I see Henry is possibly facing a year suspension for testing positive for dope for the 4th time! That's one issue, but watching PTI this week Dan LeBatard commented Henry is the *father of 9 illegitimate with 9 different women*. Does anyone know if this is true? I already thought he was a POS but that would confirm!

Maybe some of you Broncs fans can confirm???


----------



## fox412 (Mar 18, 2005)

all I know is that this will hurt the Fantasy Football team


----------



## malspeck (Nov 21, 2005)

*sigh* BRONCOS have more woes than just henry especially after lsoing to SD by 38! :crybaby:


----------



## woodpecker (Mar 2, 2005)

xxxxxxxxxxxxxxxxx


----------



## njsimonson (Sep 24, 2002)

> Henry is the father of 9 illegitimate with 9 different women.

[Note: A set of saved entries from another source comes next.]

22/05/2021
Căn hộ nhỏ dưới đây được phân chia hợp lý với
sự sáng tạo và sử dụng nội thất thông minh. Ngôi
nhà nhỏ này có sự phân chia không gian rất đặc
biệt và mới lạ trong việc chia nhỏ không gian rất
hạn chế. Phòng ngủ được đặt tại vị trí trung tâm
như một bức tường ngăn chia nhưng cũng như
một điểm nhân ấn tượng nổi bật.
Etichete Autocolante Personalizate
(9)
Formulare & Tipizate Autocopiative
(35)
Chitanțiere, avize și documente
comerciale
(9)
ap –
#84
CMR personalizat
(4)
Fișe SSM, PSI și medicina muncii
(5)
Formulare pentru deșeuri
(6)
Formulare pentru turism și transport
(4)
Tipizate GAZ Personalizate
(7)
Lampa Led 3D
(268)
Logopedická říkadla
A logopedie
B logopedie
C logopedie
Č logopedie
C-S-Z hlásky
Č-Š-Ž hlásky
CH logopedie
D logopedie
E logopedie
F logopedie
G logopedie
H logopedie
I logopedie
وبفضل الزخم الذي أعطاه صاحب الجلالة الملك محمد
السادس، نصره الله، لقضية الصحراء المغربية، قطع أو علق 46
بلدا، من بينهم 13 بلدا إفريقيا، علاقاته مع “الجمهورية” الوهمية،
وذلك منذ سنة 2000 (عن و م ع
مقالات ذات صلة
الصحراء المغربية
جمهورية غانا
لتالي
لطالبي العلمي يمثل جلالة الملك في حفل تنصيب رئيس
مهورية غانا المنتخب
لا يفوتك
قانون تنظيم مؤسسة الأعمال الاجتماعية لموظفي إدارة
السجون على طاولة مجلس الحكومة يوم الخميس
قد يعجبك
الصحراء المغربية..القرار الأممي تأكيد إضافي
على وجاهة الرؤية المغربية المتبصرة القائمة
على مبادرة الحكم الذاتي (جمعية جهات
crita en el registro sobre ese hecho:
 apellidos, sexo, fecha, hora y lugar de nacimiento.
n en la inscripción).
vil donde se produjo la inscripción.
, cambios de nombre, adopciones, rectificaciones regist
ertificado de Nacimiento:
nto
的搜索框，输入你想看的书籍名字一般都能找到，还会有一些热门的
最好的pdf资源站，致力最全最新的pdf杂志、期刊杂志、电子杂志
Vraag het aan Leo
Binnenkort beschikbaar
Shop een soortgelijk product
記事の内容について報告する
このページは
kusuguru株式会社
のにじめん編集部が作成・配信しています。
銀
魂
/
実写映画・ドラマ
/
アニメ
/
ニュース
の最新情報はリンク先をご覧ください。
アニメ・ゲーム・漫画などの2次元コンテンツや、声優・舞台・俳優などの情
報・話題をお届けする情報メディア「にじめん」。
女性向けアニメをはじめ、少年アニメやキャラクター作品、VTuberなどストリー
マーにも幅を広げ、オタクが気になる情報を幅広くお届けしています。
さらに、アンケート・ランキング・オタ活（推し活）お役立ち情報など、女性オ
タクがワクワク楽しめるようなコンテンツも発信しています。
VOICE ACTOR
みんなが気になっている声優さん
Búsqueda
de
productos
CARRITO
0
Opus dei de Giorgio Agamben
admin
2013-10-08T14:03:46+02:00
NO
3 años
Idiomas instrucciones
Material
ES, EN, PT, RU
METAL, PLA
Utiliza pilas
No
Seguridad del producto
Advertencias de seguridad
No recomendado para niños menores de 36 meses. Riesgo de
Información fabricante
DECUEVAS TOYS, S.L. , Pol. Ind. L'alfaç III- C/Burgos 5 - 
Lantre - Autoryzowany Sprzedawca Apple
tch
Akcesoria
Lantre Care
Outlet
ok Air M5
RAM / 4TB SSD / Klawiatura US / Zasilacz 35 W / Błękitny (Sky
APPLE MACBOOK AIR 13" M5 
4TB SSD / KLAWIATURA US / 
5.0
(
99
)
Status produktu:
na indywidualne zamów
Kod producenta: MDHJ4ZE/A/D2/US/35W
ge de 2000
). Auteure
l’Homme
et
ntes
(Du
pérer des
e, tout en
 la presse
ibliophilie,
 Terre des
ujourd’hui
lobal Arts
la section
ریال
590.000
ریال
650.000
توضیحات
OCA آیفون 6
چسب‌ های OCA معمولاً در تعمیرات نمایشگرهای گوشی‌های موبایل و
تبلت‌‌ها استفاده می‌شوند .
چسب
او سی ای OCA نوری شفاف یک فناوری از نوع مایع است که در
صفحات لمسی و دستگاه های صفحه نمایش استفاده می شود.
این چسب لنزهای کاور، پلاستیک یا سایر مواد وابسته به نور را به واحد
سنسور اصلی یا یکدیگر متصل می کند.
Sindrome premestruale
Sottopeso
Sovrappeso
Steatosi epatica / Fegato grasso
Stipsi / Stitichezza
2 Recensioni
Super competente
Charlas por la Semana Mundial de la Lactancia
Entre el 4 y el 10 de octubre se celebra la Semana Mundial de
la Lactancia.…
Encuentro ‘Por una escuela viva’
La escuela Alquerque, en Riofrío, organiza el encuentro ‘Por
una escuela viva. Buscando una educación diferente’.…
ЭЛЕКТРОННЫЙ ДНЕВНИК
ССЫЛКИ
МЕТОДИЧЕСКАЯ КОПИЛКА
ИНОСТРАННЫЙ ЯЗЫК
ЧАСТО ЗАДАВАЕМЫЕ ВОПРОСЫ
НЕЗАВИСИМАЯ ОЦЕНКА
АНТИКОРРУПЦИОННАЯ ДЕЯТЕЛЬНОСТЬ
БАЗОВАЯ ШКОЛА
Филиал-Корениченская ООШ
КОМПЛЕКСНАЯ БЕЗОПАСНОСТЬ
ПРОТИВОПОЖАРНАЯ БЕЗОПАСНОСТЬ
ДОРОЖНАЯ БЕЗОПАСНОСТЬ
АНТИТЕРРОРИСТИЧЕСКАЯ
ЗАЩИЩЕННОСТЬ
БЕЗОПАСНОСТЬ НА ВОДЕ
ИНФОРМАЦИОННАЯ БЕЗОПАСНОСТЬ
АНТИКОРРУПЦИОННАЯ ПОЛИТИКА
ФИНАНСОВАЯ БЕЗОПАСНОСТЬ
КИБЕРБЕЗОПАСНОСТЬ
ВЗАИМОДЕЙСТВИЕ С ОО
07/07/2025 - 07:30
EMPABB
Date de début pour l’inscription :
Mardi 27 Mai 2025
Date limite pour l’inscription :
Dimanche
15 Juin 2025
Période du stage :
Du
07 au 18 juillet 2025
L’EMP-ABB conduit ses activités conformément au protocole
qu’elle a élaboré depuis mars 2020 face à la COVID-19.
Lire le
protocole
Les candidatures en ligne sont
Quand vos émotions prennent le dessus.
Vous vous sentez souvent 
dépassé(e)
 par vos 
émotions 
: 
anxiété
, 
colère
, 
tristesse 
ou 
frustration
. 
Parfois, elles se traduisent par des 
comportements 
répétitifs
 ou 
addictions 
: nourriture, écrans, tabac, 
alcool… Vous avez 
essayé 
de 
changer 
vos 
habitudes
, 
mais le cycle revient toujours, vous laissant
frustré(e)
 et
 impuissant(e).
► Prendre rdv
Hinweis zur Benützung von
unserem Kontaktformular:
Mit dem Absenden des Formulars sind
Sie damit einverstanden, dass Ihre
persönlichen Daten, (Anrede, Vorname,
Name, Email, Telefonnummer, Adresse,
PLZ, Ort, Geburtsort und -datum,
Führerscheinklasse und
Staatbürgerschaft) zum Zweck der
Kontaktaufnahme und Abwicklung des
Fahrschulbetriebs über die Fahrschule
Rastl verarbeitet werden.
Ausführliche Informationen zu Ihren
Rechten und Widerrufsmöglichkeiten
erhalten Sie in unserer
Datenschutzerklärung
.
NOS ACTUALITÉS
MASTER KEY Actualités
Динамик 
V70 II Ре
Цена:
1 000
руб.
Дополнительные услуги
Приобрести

Of course, he did go to the University of Tennessee, automatically making six of those women his cousins. :lol:


----------



## MOB (Mar 10, 2005)

I'm glad he isn't on my fantasy team.


----------



## bandman (Feb 13, 2006)

> Henry is the father of 9 illegitimate with 9 different women.


He really is Henry the 8th he is he is!! :lol:


----------



## hagfan72 (Apr 15, 2007)

And here is the kicker: The douche-bag is WELL behind on his child support payments to most, and he goes out and buys a $220,000 Bently!!! What a jag-off!!


----------



## Bucky Goldstein (Jun 23, 2007)

So what's the deal with the appeal process and possible suspension?

I picked up Selvin Young in my FF league right after the word was out...I am still waiting for him to be suspended.


----------



## fishhook (Aug 29, 2002)

henry's appeal will be heard by the nfl in a couple weeks. His fate will be decided at that time. I expect him to have 2 weeks left, then be suspended for the season.


----------



## johnsona (Dec 4, 2003)

taddy1340 said:


> *is the father of 9 illegitimate with 9 different women*


Dude, wow. Even a farmer knows that you've got to take the plow out of the field some time....


----------



## taddy1340 (Dec 10, 2004)

johnsona said:


> taddy1340 said:
> 
> 
> > *is the father of 9 illegitimate with 9 different women*
> ...


 :rollin:


----------